Applies to: `search_documents`, `query_relationships`, `query_temporal`

---

## 3. INGESTION WORKFLOWS

### Check Before Ingesting (Avoid Duplicates)
```
list_documents(collection_name, include_details=True)
  → Review titles/metadata
  → If exists unchanged: SKIP
  → If exists but updated: update_document()
  → If new: ingest_*()
```

**Why:** Avoids redundant processing and maintains clean knowledge base.

### Analyze Before Large Crawls
```
analyze_website(url, include_url_lists=True)
  → Review total_urls and site structure
  → If large scope (dozens/hundreds of pages):
      - Present to user: "This will ingest at least N pages"
      - Warn: "This operation will take significant time and incur costs"
      - Get user confirmation before proceeding
  → ingest_url(follow_links=True)
```

**Why:** Understanding scope before crawling enables informed decisions and efficient ingestion strategy.

**Note:** Sitemap shows minimum page count. Actual crawl with `follow_links` may discover additional pages.

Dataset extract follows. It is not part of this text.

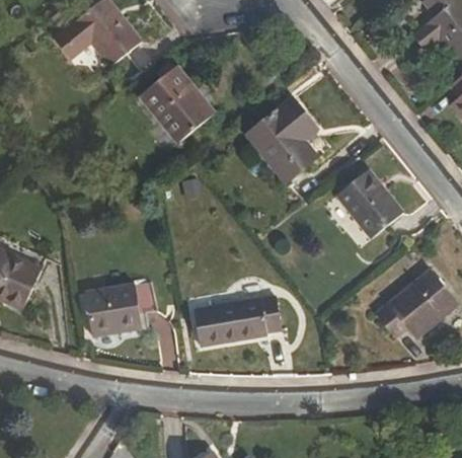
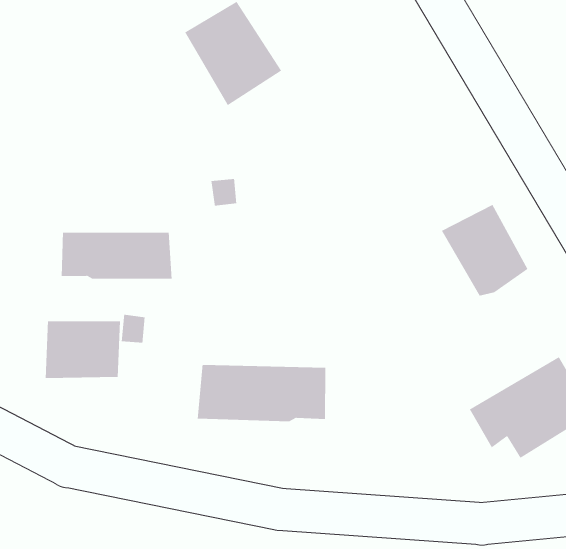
building: [247,96,318,179] -> none
building: none -> [61,232,172,280]

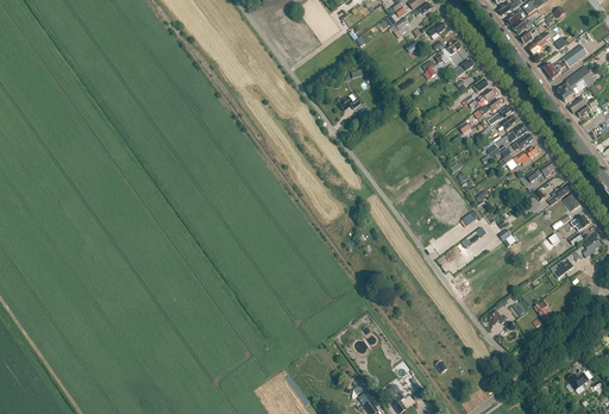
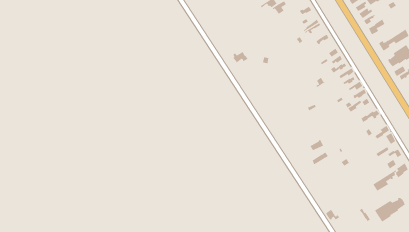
building: none -> [374,197,405,223]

### Use Recrawl for Website Updates
```
Instead of: delete_document() + ingest_url()
Use: ingest_url(url, mode="recrawl", ...)
```

**Why:** Safer, maintains metadata tracking, cleaner knowledge base.

---

## 4. RAG vs GRAPH USAGE

**Use `search_documents` for:**
- Content semantically similar to query
- "What does knowledge base say about X?"

**Use `query_relationships` for:**
- Connections between entities
- "What is related to X?" or "How are A and B connected?"

**Use `query_temporal` for:**
- How knowledge evolved over time
- "How has X changed since 2023?"

**Pro tip:** Combine both - graph for connections, RAG for detailed content.

---

## 5. EFFICIENCY & COST AWARENESS

**Ingestion operations use AI models and have cost:**
- Every `ingest_*` call processes content with embeddings + LLMs
- Writes to both vector store and knowledge graph
- Cost varies by document size and complexity

**Query operations are FREE** (local database):
- `search_documents`
- `query_relationships`
- `query_temporal`
- All list/view operations

**Best practices for efficiency:**
- Check for duplicates before ingesting (see #3)
- Use `update_document()` instead of re-ingesting
- Analyze large crawls before proceeding (see #3)
- Use recrawl mode for website updates (see #3)

---

## 6. COMMON PATTERNS

**Documentation Ingestion:**
```
1. analyze_website(url) - understand scope and structure
2. Review results, get user confirmation if large
3. create_collection(name, domain) - organize by source
4. ingest_url(url, follow_links=True, max_depth=2)
5. get_collection_info(name) - verify completion
```

**Research Query:**
```
1. search_documents(query, collection) - find relevant content
2. query_relationships(query, collection) - find connections
3. Synthesize findings from both sources
```

**Maintenance:**
```
1. list_documents(collection) - identify stale docs
2. update_document(id) - refresh changed content
   OR ingest_url(url, mode="recrawl") - refresh websites
```

---

## 7. KEY IMPERATIVES

- **MUST** review collections before ingesting (see #1)
- **MUST** use full questions for search, not keywords (see #2)
- **MUST** check for duplicates before ingesting (see #3)
- **MUST** analyze large websites before crawling (see #3)
- **SHOULD** present scope to user for large operations and get confirmation
- **SHOULD** use recrawl mode for website updates (see #3)
- **SHOULD** combine RAG + Graph queries for comprehensive research (see #4)

**For tool-specific details:** See individual tool docstrings.